August 3, 2011 EditionAlso in this issue...
Shelton completes term
Diana Shelton of Walnut Ridge, who recently completed her term as president of the Arkansas Business and Professional Women, gives a "Wonder Woman" sign during a meeting. The Wonder Woman theme was used to help raise money for the Arkansas Business Woman magazine.
For Diana Shelton the last year has been one of learning and excitement, but serving as president of the Arkansas Business and Professional Women was definitely not something she had ever planned to do.
"I believe I grew as a person by stepping out of my comfort zone," Shelton said. "I'm glad I did it and hope I made a difference along the way.
She said fellow Walnut Ridge BPW member Sue Sullens had encouraged her for years to consider serving as state president.
"She always told me she wanted me to be state president," Shelton said. "I would say 'Sue, you know I'm not going to do that.'"
But in the end, that is exactly what she did.

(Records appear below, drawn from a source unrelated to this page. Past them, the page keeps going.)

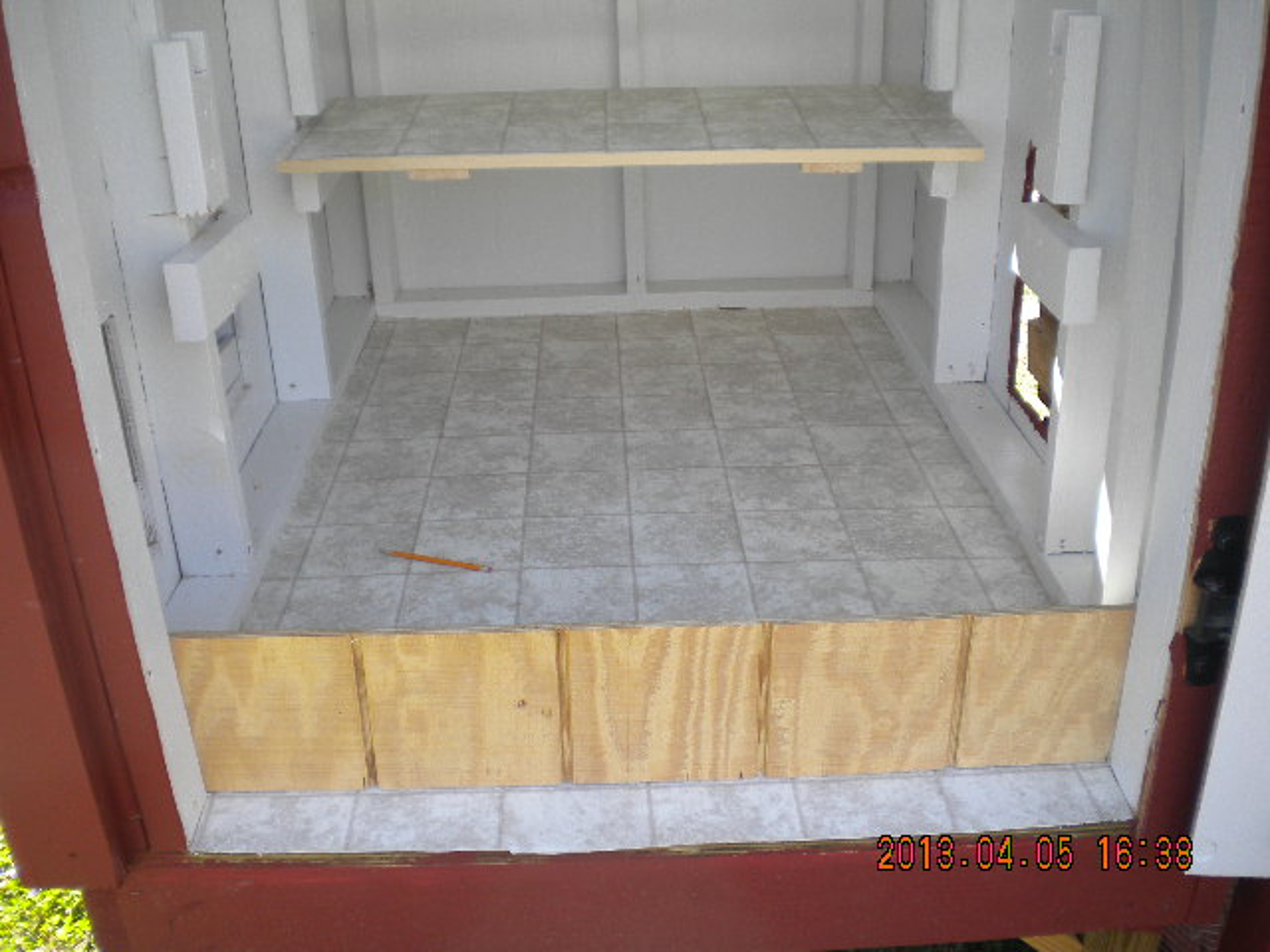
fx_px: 1284
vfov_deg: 40.7
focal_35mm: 35
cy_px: 476
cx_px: 635
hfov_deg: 52.6
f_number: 3.1
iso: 80
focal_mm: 6.3
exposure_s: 1/114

"I learned so much from it," Shelton said. "I also enjoyed all the traveling to visit all the other local chapters."
Sullens said she couldn't be prouder.
"She will be a hard act to follow," she said. "She did a fantastic job. She made Walnut Ridge proud and made the state proud. We are very fortunate that we have her kind of leadership at both the state and local level."
Shelton's message for the year was the need to remember and continue the legacy of professional women of the past, present and future.
"Having come through a couple of years of change it seemed the time was right to remember our legacy and focus on continuity, especially for newer members and young women in general," she said.
To express that, she chose the theme "Our Legacy Shines On," and to represent that theme, she chose a diamond.
"The diamond is a strong enduring gem and is representative of strong women," she said. "That is one reason I chose to use it."
In one of her President's Messages, Shelton shared a quote from past State President Penny Choate with fellow BPW members: "Our worst enemy is finding comfort in the work of our foremothers' efforts and doing nothing to ensure that our daughters, granddaughters and nieces will have equal pay for equal work, affordable child care, Social Security, pensions and abundant opportunities to seek higher education."
Shelton said watching the film "Iron Jawed Angels" made her realize how much women went through just to obtain the right to vote.
"That movie really touched my soul," she said. "Part of my idea through Camp BPW has been to educate the students on what our foremothers went through and not to take the rights we have for granted."
She said during her year as president she also encouraged other local clubs to educate their young people, as well.
Shelton said BPW USA and BPW Foundation merged in 2009, and new bylaws for the joint organization were completed during Shelton's tenure.
"I was proud we could get that accomplished, because it's such a big job," she said.
She will remain on the bylaws committee, as well as serving as state corresponding secretary and past president for the upcoming year. As past president, she will organize a luncheon at the state convention.
The new state president is Robin Powell of North Little Rock, and Sarah Akin of Jonesboro, who traveled with Shelton often during her year as president, is serving as president-elect.
Shelton will also serve as president of the Walnut Ridge organization this year. She expressed her appreciation to the local members for their support over the past year.
"They are a great group of women who have stood behind me this year and supported me during my presidency," she said.
Sullens said Shelton's contributions to BPW, as well as the Lawrence County Walk of Hope, are invaluable.
"Wherever she is or whatever she does, she will do a fantastic job," Sullens said.
Shelton said in addition to her "Legacy" theme, she and Debbie Green, editor of Arkansas Business Woman, came up with using Wonder Woman as a fun way to sell promotional ads for the magazine.
She said part of the inspiration came from the TV series, Wonder Woman, which was a favorite for her daughter, Lara, as well as a Wonder Woman book she had purchased for Lara.
In her state president's speech, Shelton shared the following with her fellow members:
"It is naturally ingrained in women to serve, and we do that very well É What we also need to do is make sure to share our knowledge, share our experiences and wisdom and share the legacy left to us by our foremothers, pay it forward and give something back.
"We can't all be Wonder Woman, but I think we can get pretty close. All we have to do is think about ways we can help the next generation of women be even better and then set out with the purpose in mind to be someone who can help achieve that goal."
A highlight of the year for Shelton was attending an ERA (Equal Rights Amendment) rally at the state Capitol in Little Rock.
"I was happy to be there and add my voice to the legacy of so many others before us who have been fighting to get ERA ratified," she said. "The historical spirit was present, and I think we all had goosebumps as we added our voices to those who have spoken before us."
For Shelton, that is what BPW is all about.
"BPW is important to me because I want to help continue the legacy and fight for women's rights, but also because it is a sisterhood of women helping women, not only in the workplace but in other phases of daily life personally, professionally and politically," she said. "I just feel the need to give back when I can especially to help educate younger women and carry our legacy forward."
Shelton is a commercial relationship assistant with iBERIABANK in Hoxie. She and her husband, Mike, live in Walnut Ridge. Their daughter, Lara, resides in St. Petersburg, Fla.